Nach Ende des Streiks bei der Post haben die Zusteller - früher hießen sie Postboten - alle Hände voll zu tun. Tausende von Paketen, die sich in den vergangenen drei Wochen angesammelt haben, müssen die Leute aber nach wie vor selber im Forchheimer Süden abholen.

In einem eilends errichteten Not-Postamt in der Halle 3 der Firma Hegele in der Daimlerstraße 7 (wir berichteten) lagern rund 5000 Pakete. "Die könnten die Postzusteller nie und nimmer bewältigen", erklärt einer der gelb-schwarzen Boten an der Packstation am Bahnhofsplatz 10. Vor allem, wenn es sich um einen Zustellbezirk handelt, in dem der Postbedienstete per Rad unterwegs ist.

"Wir stellen in erster Linie aktuelle Lieferungen zu", erklärt ein DHL-Mitarbeiter, der in der Spitalstraße unterwegs ist. "Kunden, die seit Wochen auf eine Lieferung warteten, erhielten eine Benachrichtigung mit der Bitte, ihre Ware in der Daimlerstraße selbst abzuholen." Nur so sei die Masse der aufgelaufenen Sendungen in den Griff zu bekommen.

Mahnung kommt vor der Ware

Nicht selten liegt die Mahnung im Briefkasten, noch ehe der Kunde die Ware erhalten hat. Außerdem kommt viel Post auf einmal. "Wir haben am Montag und Dienstag so viele Briefe erhalten wie sonst in einer ganzen Woche", stöhnt die Bürokraft der Firma Compoint im Forchheimer Industriegebiet Breitweidig. Und viele Pakete stehen noch aus.

Ebenfalls ärgerlich: Da die Ware nicht rechtzeitig geliefert wurde, konnten auch die Rechnungen nicht fristgerecht beglichen werden. "Da wir kein Skonto abziehen konnten, ging uns wirklich Geld verloren", bestätigt Compoint-Chef Ralf Meisner, der wegen fehlender Ersatzteile seine Kunden schon mal vertrösten musste.
Jochen Krempe, der ein Dentallabor in der Bayreuther Straße hat, wartete ebenfalls vergeblich auf bestellte Ware. "In diesen Fällen habe ich bei einem anderen Anbieter angerufen und darauf bestanden, dass meine Bestellung mit einem zuverlässigen Kurierdienst verschickt wird", erklärt der Unternehmer, der noch immer auf Pakete wartet.

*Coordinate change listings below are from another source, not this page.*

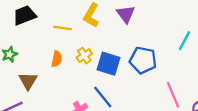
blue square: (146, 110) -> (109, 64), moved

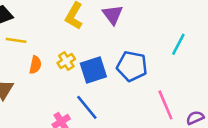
yellow line: (62, 28) -> (16, 40), moved
blue square: (109, 64) -> (93, 70), turned -35

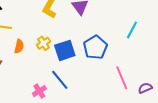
blue pentagon: (132, 66) -> (95, 47), turned 30

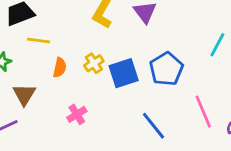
blue line: (60, 80) -> (154, 126), moved
pink cross: (39, 91) -> (77, 114), moved

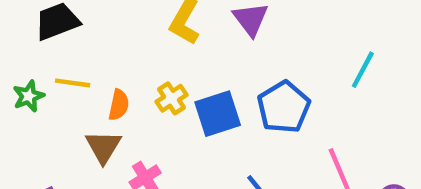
yellow line: (38, 41) -> (73, 83), moved
brown triangle: (24, 94) -> (103, 147), moved

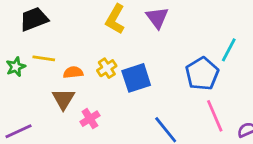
orange semicircle: (119, 105) -> (73, 72), turned -108
blue pentagon: (284, 107) -> (202, 74), moved

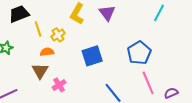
cyan line: (229, 50) -> (159, 13), moved
yellow line: (44, 58) -> (38, 29), moved, turned 63
yellow cross: (107, 68) -> (58, 35), moved

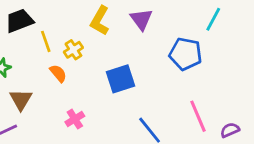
orange semicircle: (47, 52) -> (58, 73), turned 56
blue pentagon: (139, 53) -> (186, 54), moved, turned -30
brown triangle: (40, 71) -> (21, 100), moved

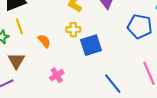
yellow line: (46, 41) -> (19, 26), moved
yellow cross: (73, 50) -> (73, 30), moved, turned 32

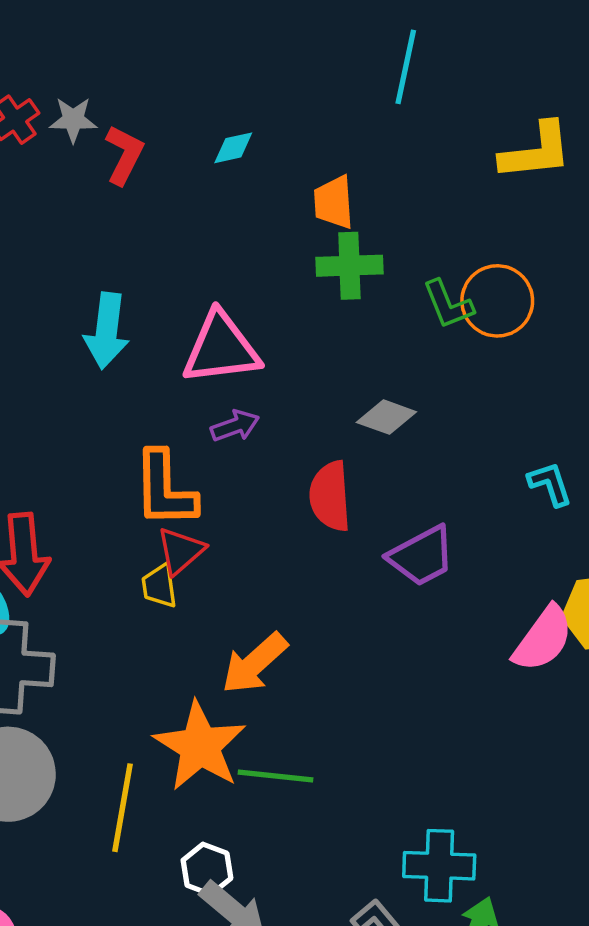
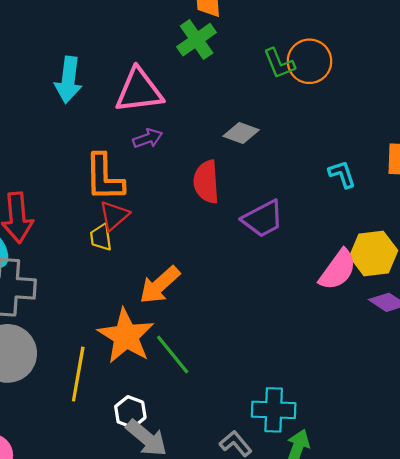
green cross: (349, 266) -> (197, 40), moved, turned -33
green line: (276, 776) -> (173, 354), turned 45

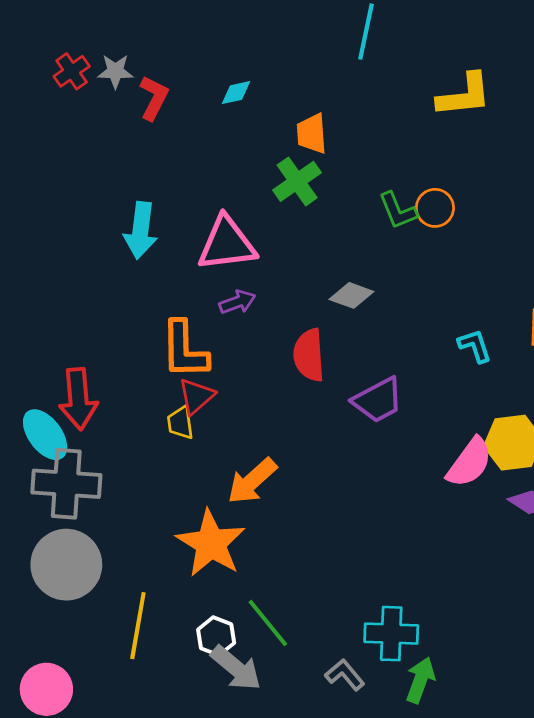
orange circle: (309, 61) -> (435, 208), size x0.7
green line: (173, 354) -> (268, 623), moved
yellow line: (78, 374) -> (138, 626), moved

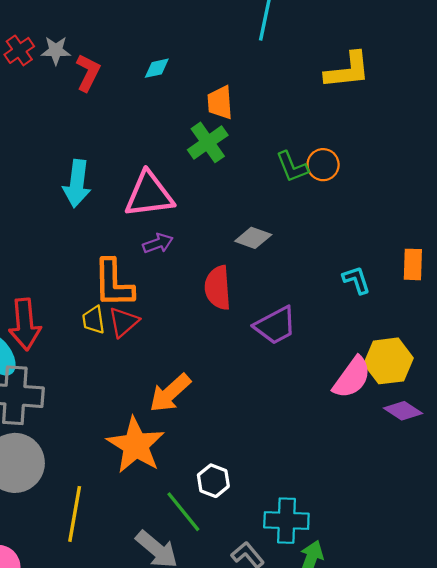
yellow trapezoid: (180, 423) -> (94, 320), moved
white hexagon: (216, 636) -> (213, 481), moved

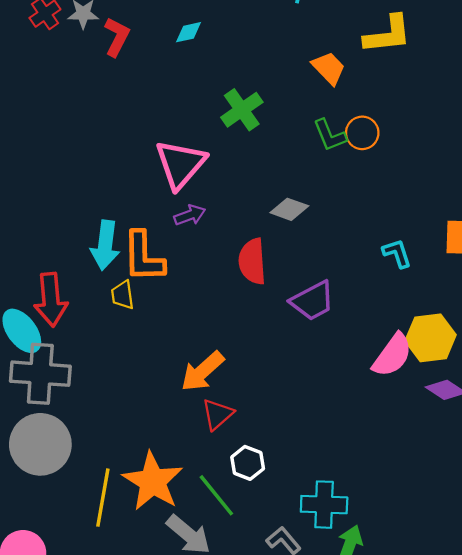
orange trapezoid: (220, 103) -> (329, 68), moved, turned 140
cyan arrow: (77, 183) -> (105, 245), moved
pink triangle: (149, 195) -> (180, 164), turned -42
red triangle: (123, 322) -> (218, 414), moved
orange star: (136, 445) -> (153, 481), moved

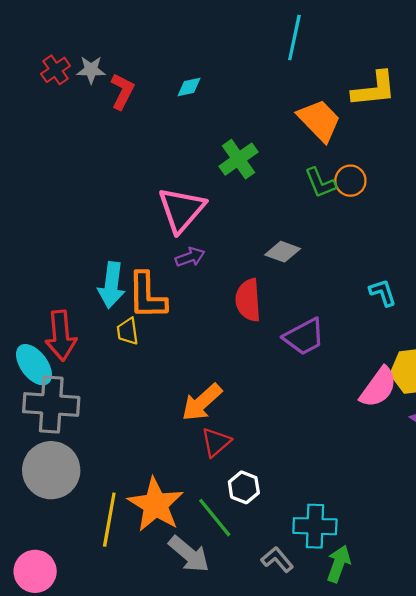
orange trapezoid: (329, 68) -> (319, 120), size x1.4

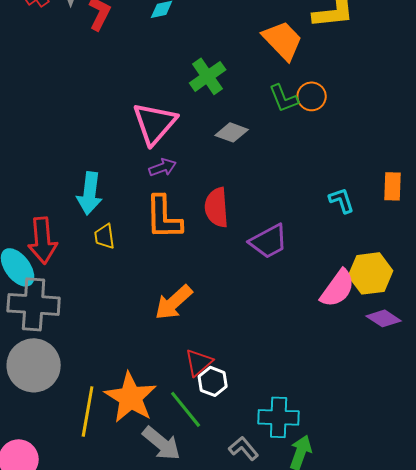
gray diamond: (283, 252) -> (232, 132), moved
orange L-shape: (147, 296) -> (164, 217), moved
red triangle: (216, 442) -> (199, 362), moved

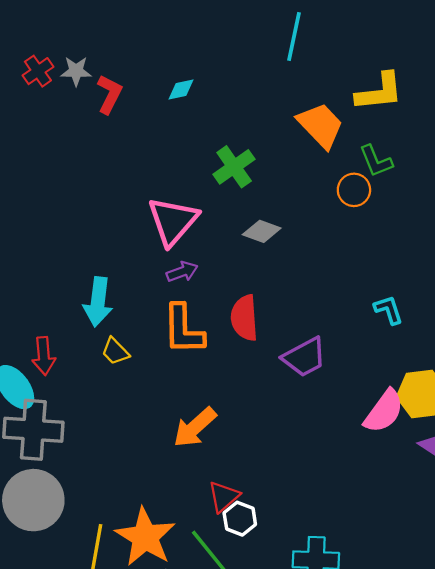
green L-shape: (284, 98) -> (376, 161), moved
yellow trapezoid: (105, 236) -> (115, 351), turned -36
red arrow: (43, 240) -> (44, 356), size x0.7

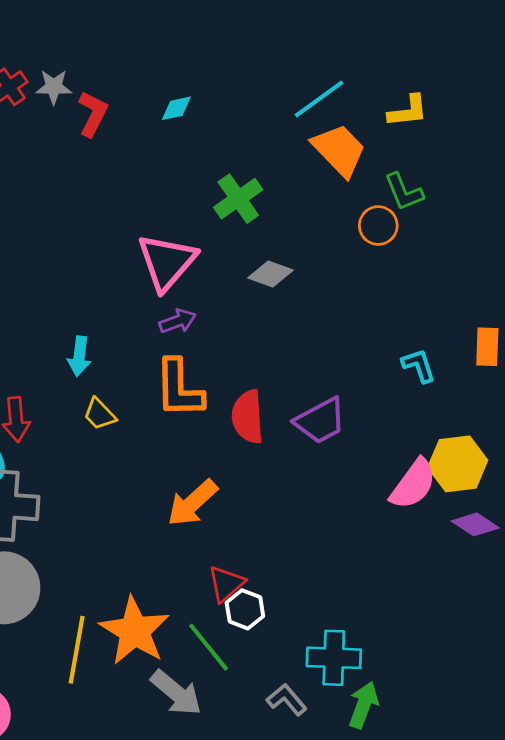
cyan line: (294, 37) -> (319, 99), moved, turned 42
yellow L-shape: (379, 92) -> (408, 111), size x0.7
cyan arrow: (98, 302) -> (79, 356), size x0.7
red semicircle: (244, 318) -> (248, 417), moved

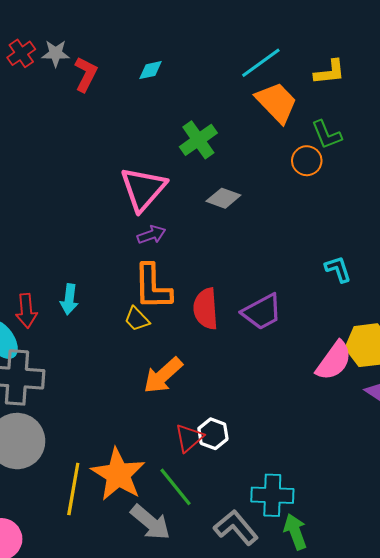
cyan arrow: (79, 356) -> (69, 299), moved
yellow trapezoid: (100, 414) -> (137, 319), moved
white hexagon: (245, 609) -> (213, 434), moved
gray L-shape: (287, 700) -> (236, 528), size x1.4
green arrow: (363, 705) -> (295, 532), turned -40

Gleiches gilt für die Friseurin Julia Eckert aus Kirchehrenbach. Auch sie wartete wochenlang vergeblich auf Haar-Färbemittel, Tönungen und sonstige Utensilien.

Kerzenhersteller Helmut Löhr aus Forchheim berichtet, dass seine Post im Großraum Forchheim bis zu zwei Wochen unterwegs war. Da sich der Streik der Postbediensteten mit der großen Hitz überschnitten hat, halten sich hier die Spätfolgen in Grenzen. "Wenn es so heiß ist, versenden wir keine Ware. Darüber sind unsere Kunden informiert", erklärt Löhr.

Verständnisvoller Unternehmer

Er zeigt sich großzügig, wenn Kunden ihre Rechnungen verspätet bezahlen. Mahngebühren werde es sicher nicht geben, im Gegenteil. Wenn ein Kunde seine zwei oder drei Prozent Skonto erst nach drei Wochen abzieht, ist das für uns auch in Ordnung. Die Kunden können ja nicht für den Streik", sagt Löhr. Derweil ist Elmar Bruderhofer bemüht, die Halle in der Daimlerstraße mit den Tausenden Paketen zu räumen. "Bis Ende der Woche erhalten alle Post-Kunden, die auf ein Paket warten, eine Benachrichtigungskarte, dass ihre Sendung hier gelagert ist.

"Ich hoffe, dass Anfang nächster Woche nur noch so wenige Pakete da sind, dass wir sie in den normalen Zustell-Prozess integrieren können", hofft Bruderhofer, während die Mitarbeiter pausenlos Sendungen heraussuchen und den Kunden übergeben.

"Das ist ein Hauptgewinn", scherzt ein Post-Mitarbeiter, während er einer Dame ein riesiges Paket in die Hand drückt." Ein anderer Kunde lädt gerade ein Paket, auf das er drei Wochen gewartet hat, auf sein Motorrad. "Es ist zwar unangenehm, aber die Mitarbeiter der Post haben ein demokratisches Grundrecht in Anspruch genommen. Dafür habe ich Verständnis", betont der 75-jährige Rentner. Bruderhofer erklärt, dass die Halle Ende kommender Woche geräumt sein soll. "Zumindest ist dies das Ziel, das ich mir vorgenommen habe", so der "Hallen-Manager."